The match is not an exact one, but it appears Plate LXXXI provided the inspiration for the Study chimneypiece. Except for the absence of a broken swan-neck pediment, the general outline and form of the Mount Vernon chimneypiece is very similar to the plate. The rosettes in the corners of the overmantel and the strips of husks flanking the overmantel and mantel are loose interpretations of those that appear in the plate. However, the Study chimneypiece has added elements that are not in the plate, which include guilloches and scroll supports in the frieze and fretwork in the comice. The guilloches, or interlacing curved bands, seem to match an example provided in a different plate of Langley's Treasury of Designs, Plate CV, Figure 34.
The cube or double-cube room with a coved ceiling and Palladian window was a basic British Palladian motif, one popularized by architects such as Robert Adam. In planning the room, Washington was likely trying to achieve just such a double-cube room. The east-west dimension of the wing was fixed by the existing width of the house. This made the New Room thirty-one feet long, which Washington approximated as thirty-two feet for the purpose of his calculations.
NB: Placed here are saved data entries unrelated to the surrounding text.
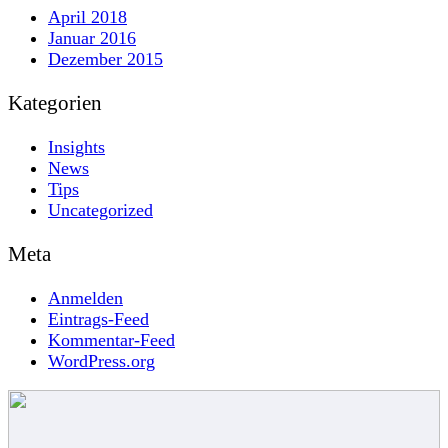
April 2018
Januar 2016
Dezember 2015
Kategorien
Insights
News
Tips
Uncategorized
Meta
Anmelden
Eintrags-Feed
Kommentar-Feed
WordPress.org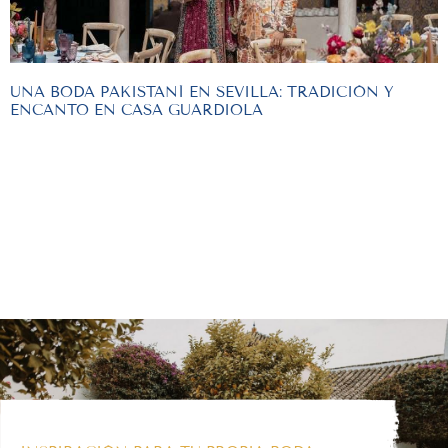
UNA BODA PAKISTANÍ EN SEVILLA: TRADICIÓN Y
ENCANTO EN CASA GUARDIOLA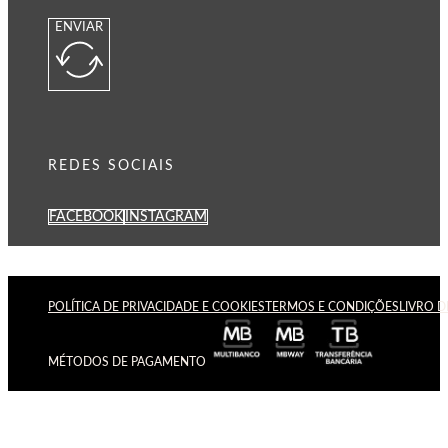
ENVIAR
REDES SOCIAIS
FACEBOOK
INSTAGRAM
POLÍTICA DE PRIVACIDADE E COOKIES
TERMOS E CONDIÇÕES
LIVRO 
MÉTODOS DE PAGAMENTO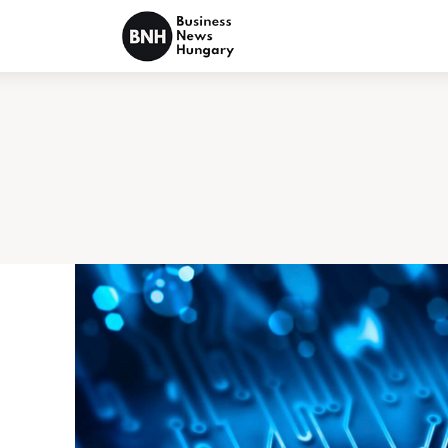
Politika
Gazdaság
Tudomány
Napi hírek
Energetika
He divided this measurement by two to get the ceiling height of sixteen feet. For the width of the New Room, a dimension of sixteen feet would have made the space a perfect double cube. However, this would have reduced the scale and grandness of the room and further confused the exterior proportions since the Study wing was twenty feet wide.
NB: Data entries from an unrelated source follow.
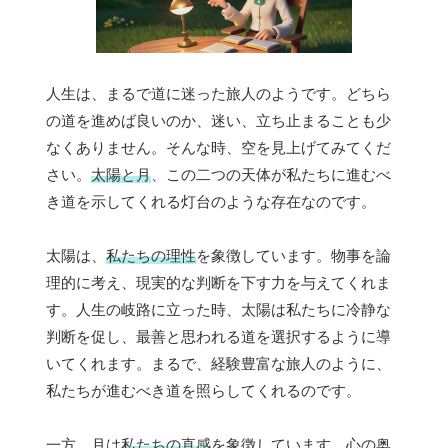
人生は、まるで道に迷った旅人のようです。どちら
の道を進めば良いのか、迷い、立ち止まることも少
なくありません。そんな時、空を見上げてみてくだ
さい。
太陽と月
、この二つの天体が私たちに進むべ
き道を示してくれる灯台のような存在なのです。
太陽は、
私たちの理性
を象徴しています。物事を論
理的に考え、現実的な判断を下す力を与えてくれま
す。人生の岐路に立った時、太陽は私たちに冷静な
判断を促し、最善と思われる道を選択するように導
いてくれます。まるで、経験豊富な旅人のように、
私たちが進むべき道を照らしてくれるのです。
一方、月は
私たちの直感
を象徴しています。心の奥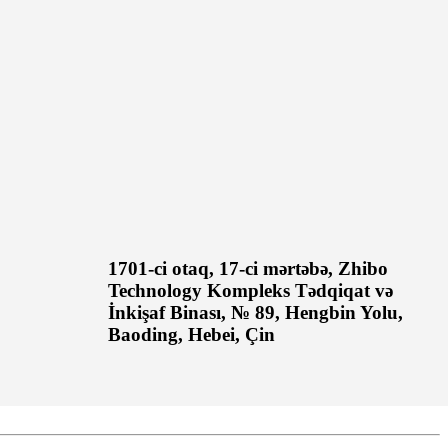
1701-ci otaq, 17-ci mərtəbə, Zhibo
Technology Kompleks Tədqiqat və
İnkişaf Binası, № 89, Hengbin Yolu,
Baoding, Hebei, Çin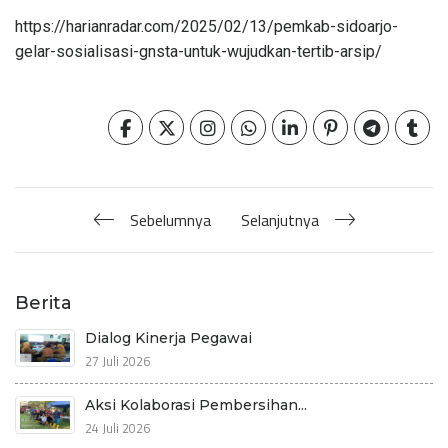
https://harianradar.com/2025/02/13/pemkab-sidoarjo-
gelar-sosialisasi-gnsta-untuk-wujudkan-tertib-arsip/
Sebelumnya
Selanjutnya
Berita
Dialog Kinerja Pegawai
27 Juli 2026
Aksi Kolaborasi Pembersihan...
24 Juli 2026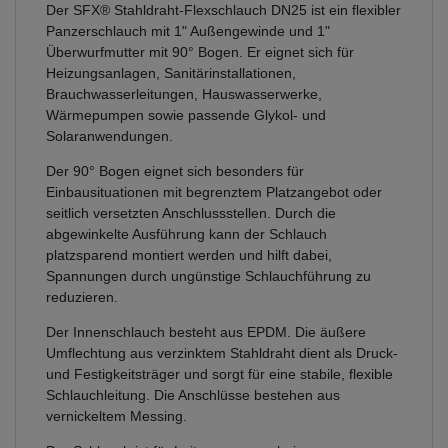
Der SFX® Stahldraht-Flexschlauch DN25 ist ein flexibler
Panzerschlauch mit 1" Außengewinde und 1"
Überwurfmutter mit 90° Bogen. Er eignet sich für
Heizungsanlagen, Sanitärinstallationen,
Brauchwasserleitungen, Hauswasserwerke,
Wärmepumpen sowie passende Glykol- und
Solaranwendungen.
Der 90° Bogen eignet sich besonders für
Einbausituationen mit begrenztem Platzangebot oder
seitlich versetzten Anschlussstellen. Durch die
abgewinkelte Ausführung kann der Schlauch
platzsparend montiert werden und hilft dabei,
Spannungen durch ungünstige Schlauchführung zu
reduzieren.
Der Innenschlauch besteht aus EPDM. Die äußere
Umflechtung aus verzinktem Stahldraht dient als Druck-
und Festigkeitsträger und sorgt für eine stabile, flexible
Schlauchleitung. Die Anschlüsse bestehen aus
vernickeltem Messing.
Washington decided to modify the cubic proportions of the room by making the width twenty-four feet. Rather than having the 1:1:2 proportions of a double-cube room, the New Room was constructed to have 2:3:4 proportions. Interestingly, these proportions conform to a theory promoted by Robert Morris in his Lectures on Architecture, first published in 1739.
Washington also scaled up the Palladian window. Typically, such a feature would not penetrate the comice or coved section of the ceiling. Mount Vernon's Palladian window slams into the cove, disrupting the harmony of the composition. From the exterior, however, the window appears centered and balanced for the facade. The Palladian window was derived from Batty Langley's Treasury of Designs, Plate 51. In the text explaining the plate, Langley states these windows "are most popular for a grand Staircase, Saloon, Library .. . or for a Dining Room, etc. whence fine Views may be seen."
The ornate plasterwork was created by John Rawlins, a stucco worker and plasterer who emigrated from London to Annapolis in 1771. Being from London, Rawlins was familiar with the Adamesque style and used it as the basis for the room's decoration. This style was popularized by Robert Adam and his three brothers, English architects renowned for designing country estates and London town houses in the latter half of the eighteenth century with delicately ornamented Neoclassical interiors.